The re-opening guidelines for the schools are the source of a lot of emotions and energy among Winchendon parents and school staff. On the positive side, Superintendant Landers says that she is thrilled to see so many people reaching out to participate in the focus groups forming to implement the state guidelines. Even staff who were just laid off are asking to be part of the solutions.

But on the less positive side, the proposed rules are roiling up considerable consternation among parents of school students, especially the rule that all students must wear face masks. Some parents are pronouncing that they won't send their kids back to school if that rule is enforced. Others are stating an intention to home-school their kids or just keep them out of school for other reasons. At the same time, there are parents who are desperate for schools to "go back to normal" so they can go back to work, or because they believe their child can only learn in a classroom setting with an in-person instructor. No one likes remote learning, even those most concerned about the virus spreading in schools.

There is no question that our children need to be in school. They need an education, and not just in the topics on the syllabi. Kids learn social skills in school. They learn vital "political" skills (group dynamics, negotiation, cooperation toward a goal, group governance) in school. They learn to test others' authority and trust their own. They learn how to be part of a team and how to be self-reliant. At least, a good school provides students of all ages the opportunity to learn all these, an opportunity much harder to come by staying at home with their families or hanging out with a self-selected group of best friends.

School is important for the students.
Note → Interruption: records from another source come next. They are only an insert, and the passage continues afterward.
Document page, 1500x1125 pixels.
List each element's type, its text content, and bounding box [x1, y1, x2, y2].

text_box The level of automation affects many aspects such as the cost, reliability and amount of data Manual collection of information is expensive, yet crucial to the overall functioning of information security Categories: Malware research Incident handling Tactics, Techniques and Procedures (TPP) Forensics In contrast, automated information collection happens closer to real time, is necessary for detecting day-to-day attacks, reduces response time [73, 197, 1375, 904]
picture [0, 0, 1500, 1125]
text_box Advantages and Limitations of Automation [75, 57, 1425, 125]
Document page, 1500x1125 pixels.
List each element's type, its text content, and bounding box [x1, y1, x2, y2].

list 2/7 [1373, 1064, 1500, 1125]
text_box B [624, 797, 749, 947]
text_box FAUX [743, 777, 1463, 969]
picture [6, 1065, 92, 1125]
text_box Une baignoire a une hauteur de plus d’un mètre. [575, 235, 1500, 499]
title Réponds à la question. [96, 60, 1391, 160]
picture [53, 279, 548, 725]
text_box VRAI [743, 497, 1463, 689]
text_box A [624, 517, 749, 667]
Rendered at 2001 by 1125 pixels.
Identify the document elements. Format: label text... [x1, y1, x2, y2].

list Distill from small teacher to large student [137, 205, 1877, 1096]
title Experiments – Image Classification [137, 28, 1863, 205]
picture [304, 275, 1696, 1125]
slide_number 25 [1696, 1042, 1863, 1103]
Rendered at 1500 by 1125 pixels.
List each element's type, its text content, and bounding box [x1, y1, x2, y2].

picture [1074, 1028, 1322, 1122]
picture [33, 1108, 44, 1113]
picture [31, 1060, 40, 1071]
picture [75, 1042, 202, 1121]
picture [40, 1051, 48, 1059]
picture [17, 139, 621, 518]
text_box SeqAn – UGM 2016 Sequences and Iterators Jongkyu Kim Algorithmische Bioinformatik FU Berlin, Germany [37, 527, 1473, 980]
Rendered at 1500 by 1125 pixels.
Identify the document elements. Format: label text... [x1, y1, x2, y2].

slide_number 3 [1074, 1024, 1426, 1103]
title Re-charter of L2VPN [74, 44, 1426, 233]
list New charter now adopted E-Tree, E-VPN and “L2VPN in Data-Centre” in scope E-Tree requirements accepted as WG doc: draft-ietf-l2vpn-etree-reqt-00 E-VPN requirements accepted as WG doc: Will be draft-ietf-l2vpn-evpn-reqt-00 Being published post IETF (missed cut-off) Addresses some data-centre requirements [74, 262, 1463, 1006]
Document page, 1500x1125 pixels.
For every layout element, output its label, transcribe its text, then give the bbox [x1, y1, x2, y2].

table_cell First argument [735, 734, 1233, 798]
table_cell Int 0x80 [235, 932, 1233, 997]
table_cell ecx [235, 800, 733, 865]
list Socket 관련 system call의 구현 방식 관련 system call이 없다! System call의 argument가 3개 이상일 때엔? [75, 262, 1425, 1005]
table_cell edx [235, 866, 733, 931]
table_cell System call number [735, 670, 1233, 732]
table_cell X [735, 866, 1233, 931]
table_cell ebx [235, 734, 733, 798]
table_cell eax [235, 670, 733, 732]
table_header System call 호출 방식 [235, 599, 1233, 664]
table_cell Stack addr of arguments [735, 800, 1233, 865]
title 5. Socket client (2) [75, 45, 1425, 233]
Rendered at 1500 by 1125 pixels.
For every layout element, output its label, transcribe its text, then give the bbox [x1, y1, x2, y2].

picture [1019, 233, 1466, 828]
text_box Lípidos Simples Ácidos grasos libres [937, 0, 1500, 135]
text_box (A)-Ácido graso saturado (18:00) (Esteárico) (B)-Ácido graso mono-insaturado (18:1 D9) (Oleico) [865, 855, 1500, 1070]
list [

But as we watch school districts pressured to re-open, it seems that the pandemic is pulling the curtains aside from yet another of our society's major failings.

We depend on schools to do too much.

Public schools have been industrialized, the way farming, medical care and commerce have been industrialized, and it's not a good thing.

I worked for a large regional school district for more than ten years. I remember once hearing the Superintendant of that district talk about "running the schools like a business" and being "lean and efficient." (One of his "efficiencies" involved breaking the custodians' union by hiring work crews from a nearby pre-release prison program to clean the buildings. He meant that kind of "business." The teachers' union was not popular in that district.)

I thought that attitude was absolutely dead wrong. Schools are not factories and their objective is not to make a profit. Schools are doing nothing less than creating the future of our society. What else is a society than the sum total of the individuals who comprise it? The young people we teach will run the world we grow old in.

But schools don't have to take the shape we've allowed them to be forced into. The pandemic is showing us the dangers and impracticality of many things we've rationalized away up to now. Cities. Dense housing. Huge factories with workers (often immigrants, many of them undocumented) crammed shoulder to shoulder working like automatons. Everything done on a bloated, inhuman scale intended to make vast amounts of money for a very few privileged people. The public school system--through no fault of the teachers, who do the best they can--relentlessly conditions young people for this deadening reality. No wonder so many young people end up on anti-depressants--or more grimly, taking their own lives.

I think it's high time that schools--like cities, like housing, like farms, like energy production--be broken down into smaller units. On Facebook, some Winchendon parents are talking about "micro-schools," small groups of students who could learn together--sort of like the old one-room schoolhouse. This is a concept that we need to look at. As capitalism itself dies off--and it will--we'll need healthy, developed systems to replace it. Part of building a better world from the ashes of COVID-19 will be redundant, small-scale, human-sized operations.

These small schools can cooperate for things like sports and music. When I was growing up in Spokane, Washington, I participated in "all-city band" and "all-city chorus" with students drawn from all over the city.

The state guidelines allow districts a lot of individual leeway as they comply with the rules. I'd love to see Winchendon really "think outside the walls" and become a model for a lasting new way of doing school. We might be surprised at how well it worked.